---------- GIVEN RECORDS ----------

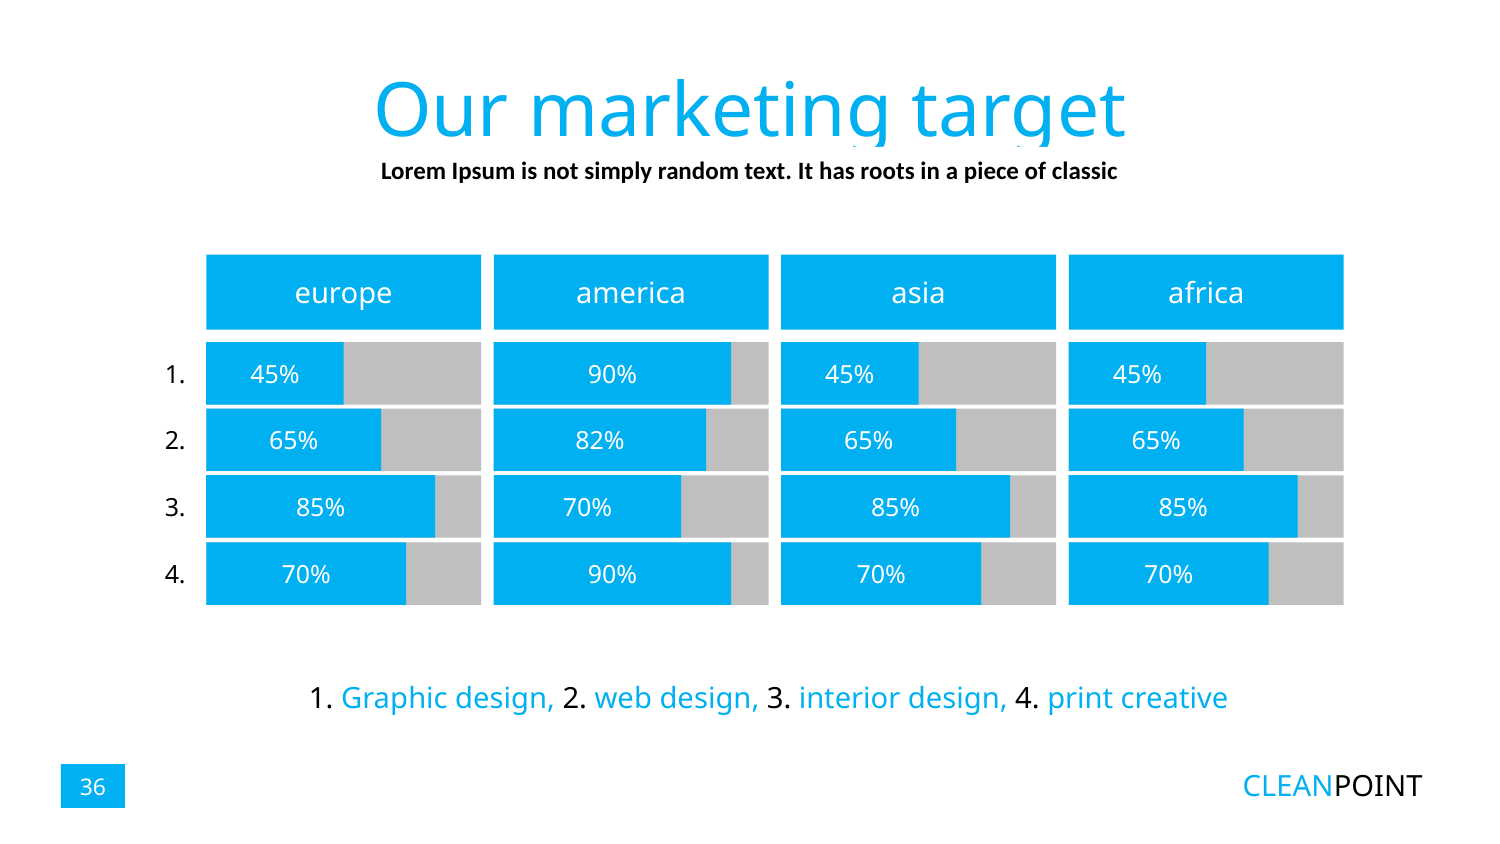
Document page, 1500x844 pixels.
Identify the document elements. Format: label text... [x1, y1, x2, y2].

text_box asia [779, 253, 1058, 332]
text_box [493, 341, 769, 606]
text_box 36 [59, 762, 127, 810]
text_box 3. [148, 473, 200, 540]
text_box Lorem Ipsum is not simply random text. It has roots in a piece of classic [149, 146, 1350, 192]
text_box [206, 341, 482, 606]
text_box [1068, 341, 1344, 606]
title Our marketing target [300, 96, 1200, 146]
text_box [780, 341, 1057, 606]
text_box africa [1067, 253, 1346, 332]
text_box 4. [148, 540, 200, 607]
text_box america [492, 253, 771, 332]
text_box europe [204, 253, 483, 332]
text_box 1. [148, 340, 207, 406]
text_box 1. Graphic design, 2. web design, 3. interior design, 4. print creative [249, 671, 1288, 722]
text_box CLEANPOINT [149, 746, 1438, 810]
text_box 2. [148, 406, 200, 473]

----------

* EXERCISE DESCRIPTION *
Exclude the images and copy every record above exactly.

* TASK OUTPUT *
Document page, 1500x844 pixels.
Identify the document elements. Format: label text... [x1, y1, x2, y2].

text_box asia [779, 253, 1058, 332]
text_box [493, 341, 769, 606]
text_box 36 [59, 762, 127, 810]
text_box 3. [148, 473, 200, 540]
text_box Lorem Ipsum is not simply random text. It has roots in a piece of classic [149, 146, 1350, 192]
text_box [206, 341, 482, 606]
text_box [1068, 341, 1344, 606]
title Our marketing target [300, 96, 1200, 146]
text_box [780, 341, 1057, 606]
text_box africa [1067, 253, 1346, 332]
text_box 4. [148, 540, 200, 607]
text_box america [492, 253, 771, 332]
text_box europe [204, 253, 483, 332]
text_box 1. [148, 340, 207, 406]
text_box 1. Graphic design, 2. web design, 3. interior design, 4. print creative [249, 671, 1288, 722]
text_box CLEANPOINT [149, 746, 1438, 810]
text_box 2. [148, 406, 200, 473]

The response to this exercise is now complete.